--- INPUT RECORDS Enclosed Below ---

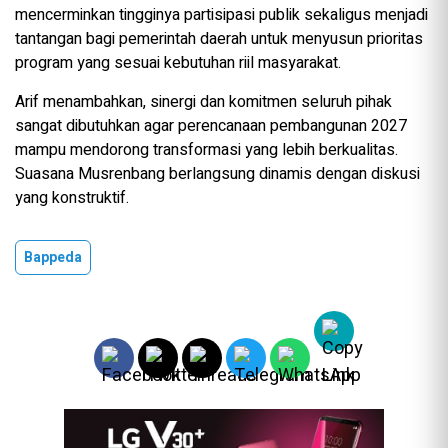
mencerminkan tingginya partisipasi publik sekaligus menjadi
tantangan bagi pemerintah daerah untuk menyusun prioritas
program yang sesuai kebutuhan riil masyarakat.
Arif menambahkan, sinergi dan komitmen seluruh pihak
sangat dibutuhkan agar perencanaan pembangunan 2027
mampu mendorong transformasi yang lebih berkualitas.
Suasana Musrenbang berlangsung dinamis dengan diskusi
yang konstruktif.
Bappeda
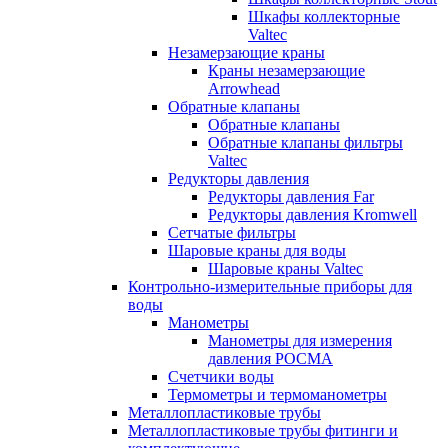
Шкафы коллекторные
Valtec
Незамерзающие краны
Краны незамерзающие
Arrowhead
Обратные клапаны
Обратные клапаны
Обратные клапаны фильтры
Valtec
Редукторы давления
Редукторы давления Far
Редукторы давления Kromwell
Сетчатые фильтры
Шаровые краны для воды
Шаровые краны Valtec
Контрольно-измерительные приборы для
воды
Манометры
Манометры для измерения
давления РОСМА
Счетчики воды
Термометры и термоманометры
Металлопластиковые трубы
Металлопластиковые трубы фитинги и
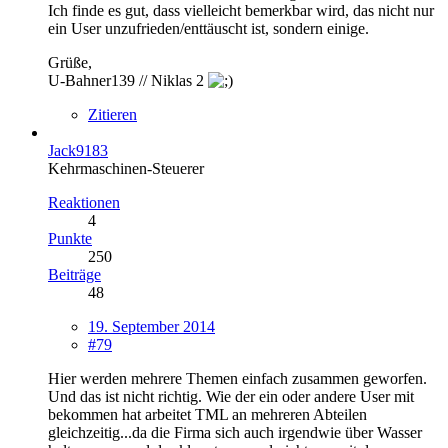
Ich finde es gut, dass vielleicht bemerkbar wird, das nicht nur
ein User unzufrieden/enttäuscht ist, sondern einige.
Grüße,
U-Bahner139 // Niklas 2
Zitieren
Jack9183
Kehrmaschinen-Steuerer
Reaktionen
4
Punkte
250
Beiträge
48
19. September 2014
#79
Hier werden mehrere Themen einfach zusammen geworfen.
Und das ist nicht richtig. Wie der ein oder andere User mit
bekommen hat arbeitet TML an mehreren Abteilen
gleichzeitig...da die Firma sich auch irgendwie über Wasser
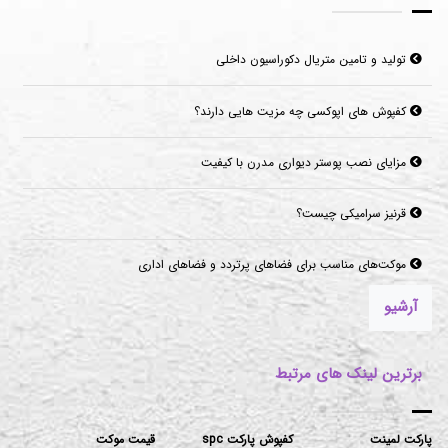
تولید و تامین متریال دکوراسیون داخلی
کفپوش های اپوکسی چه مزیت هایی دارند؟
مزایای نصب پوستر دیواری مدرن با کیفیت
قرنیز سرامیکی چیست؟
موکت‌های مناسب برای فضاهای پرتردد و فضاهای اداری
آرشیو
برترین لینک های مرتبط
پارکت لمینت
کفپوش پارکت spc
قیمت موکت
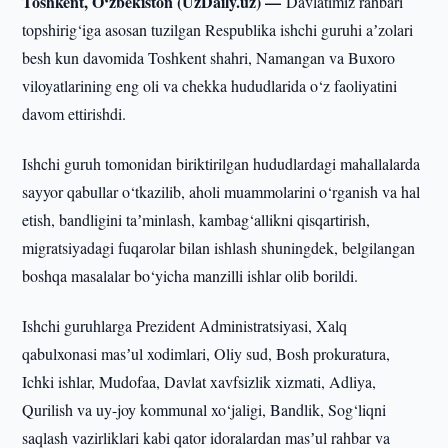
Toshkent, O‘zbekiston (UzDaily.uz) —
Davlatimiz rahbari
topshirig‘iga asosan tuzilgan Respublika ishchi guruhi aʼzolari
besh kun davomida Toshkent shahri, Namangan va Buxoro
viloyatlarining eng oli va chekka hududlarida o‘z faoliyatini
davom ettirishdi.
Ishchi guruh tomonidan biriktirilgan hududlardagi mahallalarda
sayyor qabullar o‘tkazilib, aholi muammolarini o‘rganish va hal
etish, bandligini taʼminlash, kambag‘allikni qisqartirish,
migratsiyadagi fuqarolar bilan ishlash shuningdek, belgilangan
boshqa masalalar bo‘yicha manzilli ishlar olib borildi.
Ishchi guruhlarga Prezident Administratsiyasi, Xalq
qabulxonasi masʼul xodimlari, Oliy sud, Bosh prokuratura,
Ichki ishlar, Mudofaa, Davlat xavfsizlik xizmati, Adliya,
Qurilish va uy-joy kommunal xo‘jaligi, Bandlik, Sog‘liqni
saqlash vazirliklari kabi qator idoralardan masʼul rahbar va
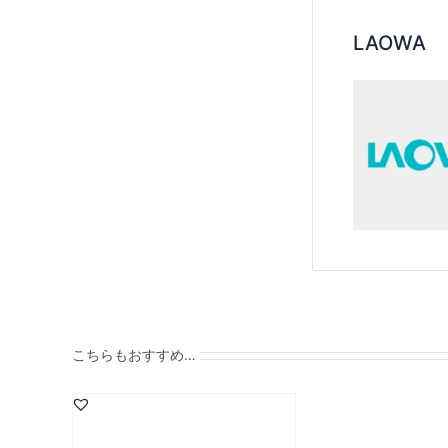
LAOWA
こちらもおすすめ…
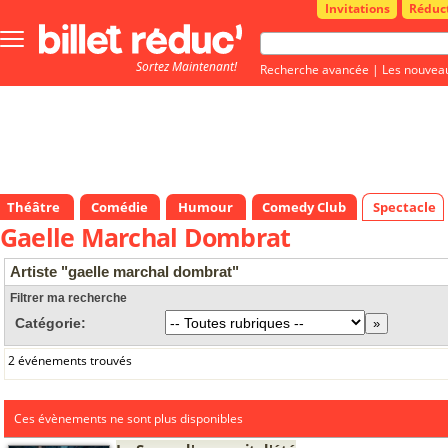
Invitations
Réduc
Bouton
menu
Sortez Maintenant!
principale
Recherche avancée
|
Les nouvea
Théâtre
Comédie
Humour
Comedy Club
Spectacle
Gaelle Marchal Dombrat
Artiste "gaelle marchal dombrat"
Filtrer ma recherche
Catégorie:
2 événements trouvés
Ces évènements ne sont plus disponibles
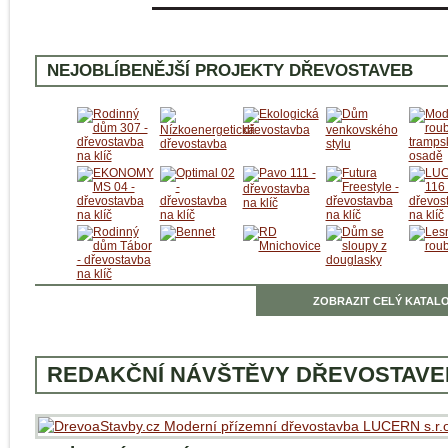
NEJOBLÍBENĚJŠÍ PROJEKTY DŘEVOSTAVEB
ZOBRAZIT CELÝ KATALO
REDAKČNÍ NÁVŠTĚVY DŘEVOSTAVE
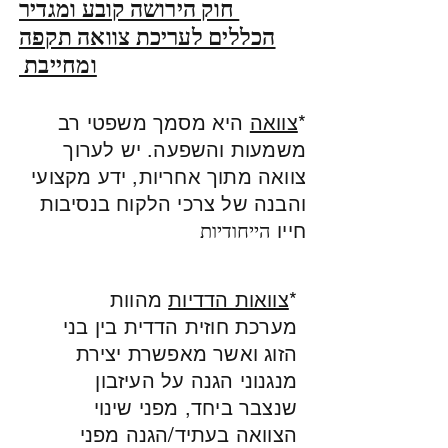
חוק הירושה קובע ומגדיר
הכללים לעריכת צוואה תקפה
ומחייבת
*
צוואה
היא מסמך משפטי רב
משמעות והשפעה. יש לערוך
צוואה מתוך אחריות, ידע מקצועי
והבנה של צרכי הלקוח בנסיבות
חייו
הייחודיות
*
צוואות הדדיות
מהוות
מערכת חוזית הדדית בין בני
הזוג ואשר מאפשרת יצירת
מנגנוני הגנה על העיזבון
שנצבר ביחד, מפני שינוי
הצוואה בעתיד/הגנה מפני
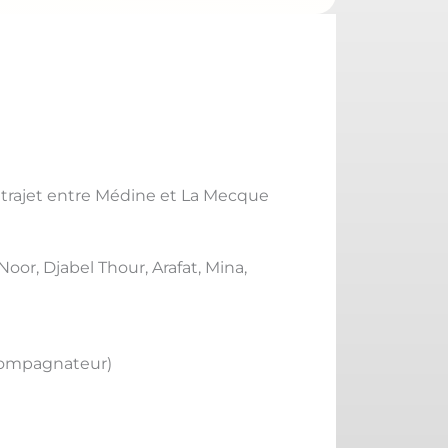
 ; trajet entre Médine et La Mecque
oor, Djabel Thour, Arafat, Mina,
ccompagnateur)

--- End of Enclosed INPUT RECORDS ---

§ **EXERCISE INSTRUCTIONS**
Your task is to list each line of the records with the word "masʼul".

§ **RESPONSE TO THIS EXERCISE**
qabulxonasi masʼul xodimlari, Oliy sud, Bosh prokuratura,
saqlash vazirliklari kabi qator idoralardan masʼul rahbar va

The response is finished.